Казалось бы, на повторах держится вся книга «Сообщение Броуди». Во-первых, Борхес в ней возвращается к «местным темам», на которых работал в 20—30-е годы: за исключением заглавного рассказа, все остальные строятся на латиноамериканских, больше того, ла-платских и даже еще уже — буэнос-айресских и пригородных реалиях. Во-вторых, он снова берется здесь за собственные сюжеты, либо «переписывая», скажем, в «Хуане Муранье» сонет «Воспоминание о тени 1890-х годов», а в «Истории Росендо Хуареса» — «Мужчину из Розового кафе», либо, как в «Другом поединке», отсылая к «исходному» тексту из этой же книги (такие закольцовывающие, «рифмующиеся» двойчатки, тройчатки и т. д. — «Ключи», «Буэнос-Айресы», «Протеи» и проч. — часто встречаются в борхесовских стихах, да и сама новелла «Сообщение Броуди» — тоже своего рода двойчатка к «Евангелию от Марка»[2]). В-третьих, подобными палимпсестами, но написанными уже «поверх» чужих книг, выступают так или иначе и другие новеллы сборника. «Непрошеная» разворачивает пассаж из Библии (вообще Библия — камертон всей этой книги, от первой новеллы до последней!); «Недостойный», наоборот, сворачивает в несколько страниц роман Роберто Арльта «Взбесившаяся игрушка»; «Евангелие от Марка» — парафраз новозаветного текста и, вместе с тем новеллы Э. Мартинеса Эстрады «Наводнение»; «Сообщение Броуди» — своего рода продолжение свифтовского «Гулливера» и т. д. О повторах и самоповторах книги пишет в предисловии к ней сам автор. Но, как обычно, его «прямые» высказывания не нужно воспринимать буквально: повторение проявляет и задает различия.

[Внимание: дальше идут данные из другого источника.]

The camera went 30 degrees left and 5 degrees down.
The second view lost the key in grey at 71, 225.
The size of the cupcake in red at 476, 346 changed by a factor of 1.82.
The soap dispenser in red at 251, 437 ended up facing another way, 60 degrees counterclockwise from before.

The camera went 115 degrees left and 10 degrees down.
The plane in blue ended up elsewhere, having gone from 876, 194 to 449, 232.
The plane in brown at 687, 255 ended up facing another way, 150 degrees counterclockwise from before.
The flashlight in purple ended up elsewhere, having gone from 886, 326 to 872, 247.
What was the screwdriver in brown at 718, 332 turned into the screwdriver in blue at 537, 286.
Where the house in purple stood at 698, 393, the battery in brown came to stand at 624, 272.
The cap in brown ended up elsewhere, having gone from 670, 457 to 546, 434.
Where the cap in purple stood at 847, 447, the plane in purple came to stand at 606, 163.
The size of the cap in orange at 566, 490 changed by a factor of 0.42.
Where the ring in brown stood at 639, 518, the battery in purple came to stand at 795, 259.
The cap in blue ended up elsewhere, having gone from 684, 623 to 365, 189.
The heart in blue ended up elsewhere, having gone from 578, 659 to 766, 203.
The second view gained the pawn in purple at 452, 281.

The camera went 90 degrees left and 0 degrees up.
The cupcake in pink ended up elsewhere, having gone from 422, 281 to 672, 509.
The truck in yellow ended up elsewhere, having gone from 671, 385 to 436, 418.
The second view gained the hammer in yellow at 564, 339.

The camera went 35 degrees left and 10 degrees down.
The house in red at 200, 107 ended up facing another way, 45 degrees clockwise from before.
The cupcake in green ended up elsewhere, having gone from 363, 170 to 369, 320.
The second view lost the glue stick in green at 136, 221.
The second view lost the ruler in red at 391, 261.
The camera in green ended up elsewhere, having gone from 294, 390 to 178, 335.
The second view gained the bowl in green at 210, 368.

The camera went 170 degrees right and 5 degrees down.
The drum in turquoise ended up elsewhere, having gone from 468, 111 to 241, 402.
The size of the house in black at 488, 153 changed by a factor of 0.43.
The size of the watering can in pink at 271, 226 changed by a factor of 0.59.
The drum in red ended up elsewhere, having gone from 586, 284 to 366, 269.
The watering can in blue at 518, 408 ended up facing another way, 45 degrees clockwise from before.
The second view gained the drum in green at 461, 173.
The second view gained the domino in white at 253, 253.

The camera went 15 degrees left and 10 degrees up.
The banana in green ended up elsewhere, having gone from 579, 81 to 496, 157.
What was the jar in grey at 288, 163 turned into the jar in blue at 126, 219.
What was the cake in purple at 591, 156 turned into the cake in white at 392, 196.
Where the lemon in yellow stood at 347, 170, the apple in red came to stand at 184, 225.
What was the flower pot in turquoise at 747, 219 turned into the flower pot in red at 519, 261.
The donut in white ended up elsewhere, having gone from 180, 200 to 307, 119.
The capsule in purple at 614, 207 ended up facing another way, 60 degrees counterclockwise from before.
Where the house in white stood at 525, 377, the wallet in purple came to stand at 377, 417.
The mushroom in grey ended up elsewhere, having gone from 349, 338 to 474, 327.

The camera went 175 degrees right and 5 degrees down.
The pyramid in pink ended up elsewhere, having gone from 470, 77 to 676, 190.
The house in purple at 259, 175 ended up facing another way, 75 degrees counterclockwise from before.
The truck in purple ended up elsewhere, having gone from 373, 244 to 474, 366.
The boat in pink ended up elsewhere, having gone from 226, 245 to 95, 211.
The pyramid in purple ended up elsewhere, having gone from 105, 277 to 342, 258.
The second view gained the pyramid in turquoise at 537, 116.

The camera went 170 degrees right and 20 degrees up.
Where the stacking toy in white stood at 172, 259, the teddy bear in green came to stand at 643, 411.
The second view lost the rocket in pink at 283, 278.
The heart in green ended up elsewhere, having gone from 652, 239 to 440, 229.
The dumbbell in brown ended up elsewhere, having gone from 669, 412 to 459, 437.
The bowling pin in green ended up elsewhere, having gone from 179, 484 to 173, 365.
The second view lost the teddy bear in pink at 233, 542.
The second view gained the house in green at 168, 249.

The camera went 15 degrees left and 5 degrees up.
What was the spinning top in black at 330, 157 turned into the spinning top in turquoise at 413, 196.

На фоне привычных ожиданий со стороны читателей Борхеса (а по крайней мере уже к шестидесятым годам канон массового восприятия его образа и творчества вполне сложился) книга «Сообщение Броуди» выглядела, напротив, резким выпадом, едва ли не демонстративной провокацией — по нескольким важнейшим, даже ключевым характеристикам. Перед читателем, не без раздражения привыкшим-таки к утопическому, головоломно-аллюзивному и опровергающему себя на каждом шагу борхесовскому письму, на этот раз — чисто сюжетные, «реалистические», как признает сам автор, повествования о конкретных «случаях из жизни». При всех оговорках это своего рода «простые истории». Чаще всего они изложены от лица героя-рассказчика или пересказаны им — то есть представляют собой признания (по расчетливо-недальновидной реплике героя-повествователя в «Гуаякиле», «признание — как бы превращает действующее лицо в свидетеля, в кого-то, кто наблюдает событие, повествует о нем и уже не является его участником», — важная, мельком упомянутая здесь проблема свидетельства задета и в других новеллах книги, о чем речь пойдет ниже, в завершение настоящих заметок).
1
Точнее, три: в 1977 г. вышла книга «Роза и синева», составленная из новелл «Роза Парацельса» и «Синие тигры», но они в 80-е гг. были включены в сборник «25 августа 1983 года и другие рассказы». В составе этого сборника они публикуются и в собраниях сочинений писателя (в том числе и в настоящем издании).
2
Не исключено, что, говоря в предисловии к книге о двух рассказах, которые можно прочитать «и в фантастическом ключе», автор имеет в виду как раз две эти новеллы. Но то, что он не указывает, о каких именно рассказах идет речь, кажется, дает возможность считать фантастическими любые другие, казалось бы, вполне «реалистические» новеллы.